A federal court in New York has dismissed a case in which the plaintiff claimed that a third-party advertiser had violated the Computer Fraud and Abuse Act (CFAA) by sniffing her browser history and using flash cookies, ruling that the plaintiff didn’t prove that the actions were harmful enough.
While these activities may have, as the plaintiff Sonal Bose claims, “impaired the functioning and diminished the value of [her] computer in a general fashion,” the suit was eventually struck down by the United States District Court for the Southern District of New York because Bose failed to quantify the cost of any repairs or investigations into the alleged damages to her computer.

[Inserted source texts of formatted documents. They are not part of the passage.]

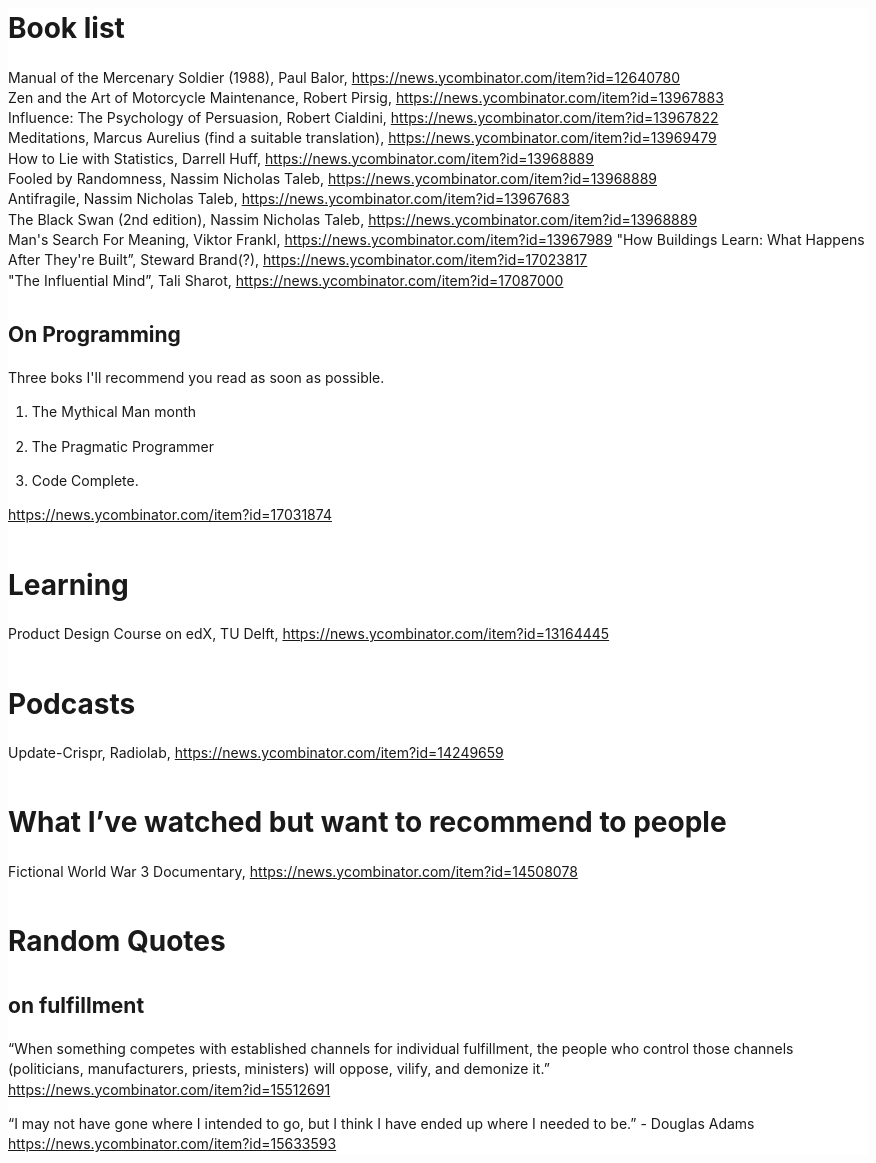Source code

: # Book list
Manual of the Mercenary Soldier (1988), Paul Balor, <https://news.ycombinator.com/item?id=12640780>  
Zen and the Art of Motorcycle Maintenance, Robert Pirsig, <https://news.ycombinator.com/item?id=13967883>  
Influence: The Psychology of Persuasion, Robert Cialdini, <https://news.ycombinator.com/item?id=13967822>  
Meditations, Marcus Aurelius (find a suitable translation), <https://news.ycombinator.com/item?id=13969479>  
How to Lie with Statistics, Darrell Huff, <https://news.ycombinator.com/item?id=13968889>  
Fooled by Randomness, Nassim Nicholas Taleb, <https://news.ycombinator.com/item?id=13968889>  
Antifragile, Nassim Nicholas Taleb, <https://news.ycombinator.com/item?id=13967683>  
The Black Swan (2nd edition), Nassim Nicholas Taleb, <https://news.ycombinator.com/item?id=13968889>  
Man's Search For Meaning, Viktor Frankl, <https://news.ycombinator.com/item?id=13967989>
"How Buildings Learn: What Happens After They're Built”, Steward Brand(?), <https://news.ycombinator.com/item?id=17023817>  
"The Influential Mind”, Tali Sharot, <https://news.ycombinator.com/item?id=17087000>

## On Programming
Three boks I'll recommend you read as soon as possible.
1) The Mythical Man month

3) The Pragmatic Programmer

3) Code Complete.
 
<https://news.ycombinator.com/item?id=17031874>  

# Learning
Product Design Course on edX, TU Delft, <https://news.ycombinator.com/item?id=13164445>  

# Podcasts
Update-Crispr, Radiolab, <https://news.ycombinator.com/item?id=14249659>  

# What I’ve watched but want to recommend to people
Fictional World War 3 Documentary, <https://news.ycombinator.com/item?id=14508078>

# Random Quotes
## on fulfillment  
“When something competes with established channels for individual fulfillment, the people who control those channels (politicians, manufacturers, priests, ministers) will oppose, vilify, and demonize it.”  
<https://news.ycombinator.com/item?id=15512691>  

“I may not have gone where I intended to go, but I think I have ended up where I needed to be.” - Douglas Adams  
<https://news.ycombinator.com/item?id=15633593>  
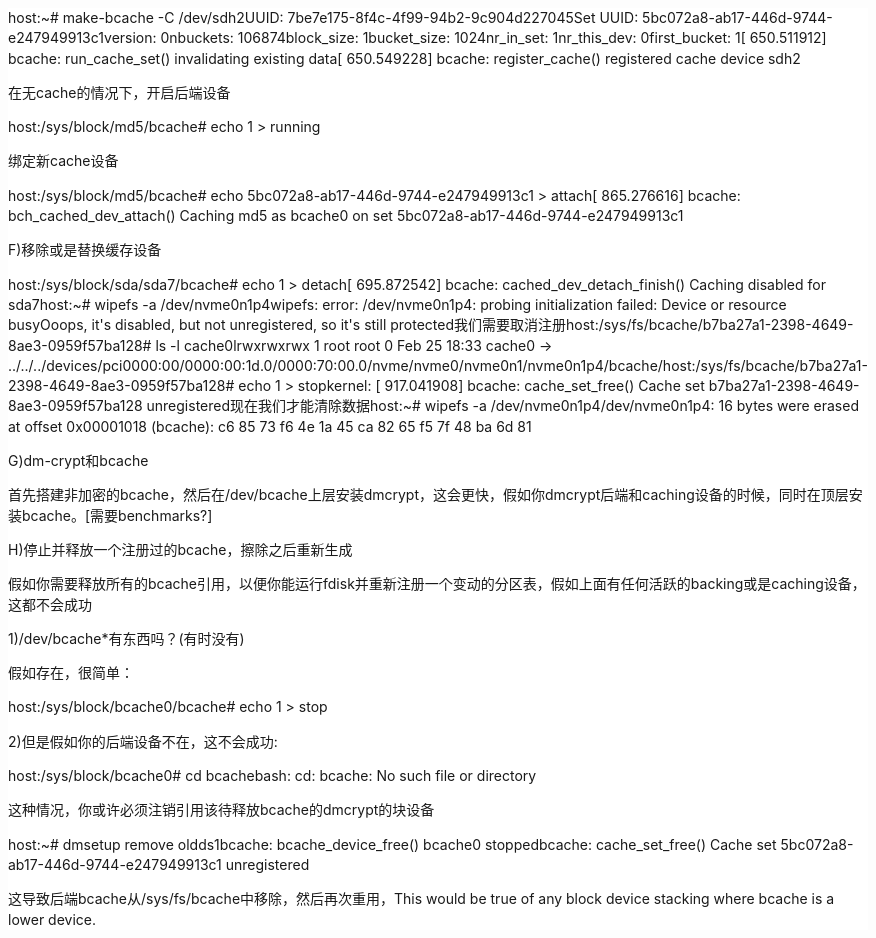  host:~# make-bcache -C /dev/sdh2UUID: 7be7e175-8f4c-4f99-94b2-9c904d227045Set UUID: 5bc072a8-ab17-446d-9744-e247949913c1version: 0nbuckets: 106874block_size: 1bucket_size: 1024nr_in_set: 1nr_this_dev: 0first_bucket: 1[ 650.511912] bcache: run_cache_set() invalidating existing data[ 650.549228] bcache: register_cache() registered cache device sdh2

 在无cache的情况下，开启后端设备

 host:/sys/block/md5/bcache# echo 1 > running

 绑定新cache设备

 host:/sys/block/md5/bcache# echo 5bc072a8-ab17-446d-9744-e247949913c1 > attach[ 865.276616] bcache: bch_cached_dev_attach() Caching md5 as bcache0 on set 5bc072a8-ab17-446d-9744-e247949913c1

 
 

 
 

 F)移除或是替换缓存设备

 host:/sys/block/sda/sda7/bcache# echo 1 > detach[ 695.872542] bcache: cached_dev_detach_finish() Caching disabled for sda7host:~# wipefs -a /dev/nvme0n1p4wipefs: error: /dev/nvme0n1p4: probing initialization failed: Device or resource busyOoops, it's disabled, but not unregistered, so it's still protected我们需要取消注册host:/sys/fs/bcache/b7ba27a1-2398-4649-8ae3-0959f57ba128# ls -l cache0lrwxrwxrwx 1 root root 0 Feb 25 18:33 cache0 -> ../../../devices/pci0000:00/0000:00:1d.0/0000:70:00.0/nvme/nvme0/nvme0n1/nvme0n1p4/bcache/host:/sys/fs/bcache/b7ba27a1-2398-4649-8ae3-0959f57ba128# echo 1 > stopkernel: [ 917.041908] bcache: cache_set_free() Cache set b7ba27a1-2398-4649-8ae3-0959f57ba128 unregistered现在我们才能清除数据host:~# wipefs -a /dev/nvme0n1p4/dev/nvme0n1p4: 16 bytes were erased at offset 0x00001018 (bcache): c6 85 73 f6 4e 1a 45 ca 82 65 f5 7f 48 ba 6d 81

 
 

 G)dm-crypt和bcache

 首先搭建非加密的bcache，然后在/dev/bcache<N>上层安装dmcrypt，这会更快，假如你dmcrypt后端和caching设备的时候，同时在顶层安装bcache。[需要benchmarks?]

 
 

 H)停止并释放一个注册过的bcache，擦除之后重新生成

 假如你需要释放所有的bcache引用，以便你能运行fdisk并重新注册一个变动的分区表，假如上面有任何活跃的backing或是caching设备，这都不会成功

 1)/dev/bcache*有东西吗？(有时没有)

 假如存在，很简单：

 host:/sys/block/bcache0/bcache# echo 1 > stop

 2)但是假如你的后端设备不在，这不会成功:

 host:/sys/block/bcache0# cd bcachebash: cd: bcache: No such file or directory

 这种情况，你或许必须注销引用该待释放bcache的dmcrypt的块设备

 host:~# dmsetup remove oldds1bcache: bcache_device_free() bcache0 stoppedbcache: cache_set_free() Cache set 5bc072a8-ab17-446d-9744-e247949913c1 unregistered

 这导致后端bcache从/sys/fs/bcache中移除，然后再次重用，This would be true of any block device stacking where bcache is a lower device.
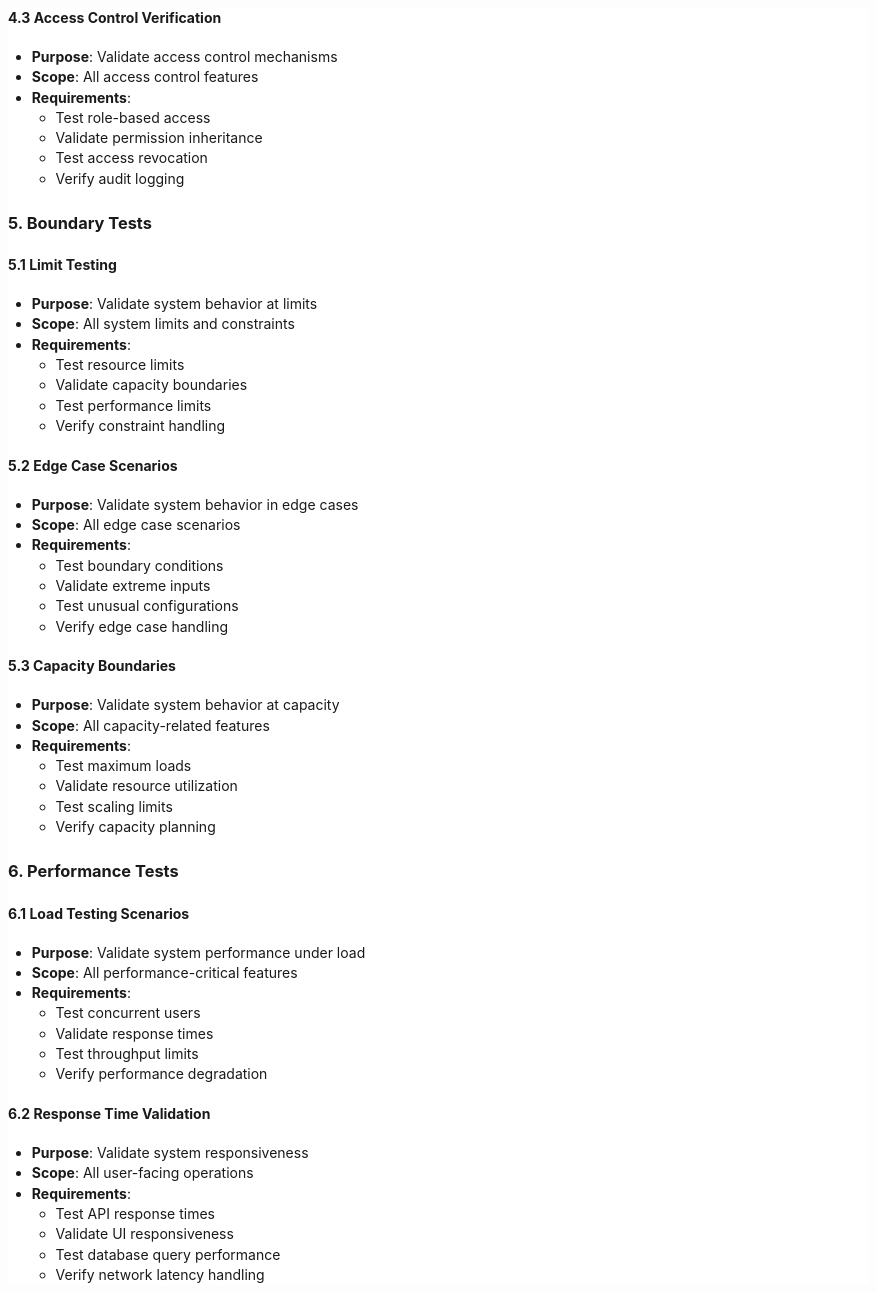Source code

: #### 4.3 Access Control Verification
- **Purpose**: Validate access control mechanisms
- **Scope**: All access control features
- **Requirements**:
  - Test role-based access
  - Validate permission inheritance
  - Test access revocation
  - Verify audit logging

### 5. Boundary Tests

#### 5.1 Limit Testing
- **Purpose**: Validate system behavior at limits
- **Scope**: All system limits and constraints
- **Requirements**:
  - Test resource limits
  - Validate capacity boundaries
  - Test performance limits
  - Verify constraint handling

#### 5.2 Edge Case Scenarios
- **Purpose**: Validate system behavior in edge cases
- **Scope**: All edge case scenarios
- **Requirements**:
  - Test boundary conditions
  - Validate extreme inputs
  - Test unusual configurations
  - Verify edge case handling

#### 5.3 Capacity Boundaries
- **Purpose**: Validate system behavior at capacity
- **Scope**: All capacity-related features
- **Requirements**:
  - Test maximum loads
  - Validate resource utilization
  - Test scaling limits
  - Verify capacity planning

### 6. Performance Tests

#### 6.1 Load Testing Scenarios
- **Purpose**: Validate system performance under load
- **Scope**: All performance-critical features
- **Requirements**:
  - Test concurrent users
  - Validate response times
  - Test throughput limits
  - Verify performance degradation

#### 6.2 Response Time Validation
- **Purpose**: Validate system responsiveness
- **Scope**: All user-facing operations
- **Requirements**:
  - Test API response times
  - Validate UI responsiveness
  - Test database query performance
  - Verify network latency handling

Flash cookies, also known as local shared objects, are a type persistent cookie created by Adobe Flash programs. The use of Flash cookies has become a controversial practice in some cases, because until recently users were unable to delete them in the same way that they could erase normal Web cookies. However, recent versions of Firefox, Chrome and Internet Explorer have given users the ability to kill Flash cookies from the browser. The allegation in Bose’s suit is that after deleting her browser cookies, Interclick was able to “respawn” them using Flash cookies.
The class-action suit, initially filed by Bose, was brought against Interclick, a third-party advertiser, McDonald’s, Mazda, CBS, and Microsoft. Bose claims that Interclick and the other co-defendants invaded her privacy, misappropriated her personal information and interfered with the operation of her computer.
Specifically, Bose claimed to have suffered losses on three fronts: damage due to impairment of computer and computer-related services and resources, loss due to Interclick’s collection of personal information, and loss due to an interruption of Internet services.
According to the court’s ruling, the CFAA is a criminal statute. However, within that statute is a civil enforcement provision which states that “any person who suffers damage or loss by reason of a violation of this section may maintain a civil action against the violator to obtain compensatory damages and injunctive relief or other equitable relief.”
The relevant caveat in this case is that the aggregated losses must exceed $5,000. Among the court’s reasons for dismissing the case was that Bose failed to quantify any damages that Interclick may have caused to her “computer, systems or data that could require economic remedy.”
The court’s decision was handed down amid controversies surrounding Microsoft’s use and subsequent termination of supercookies use on MSN.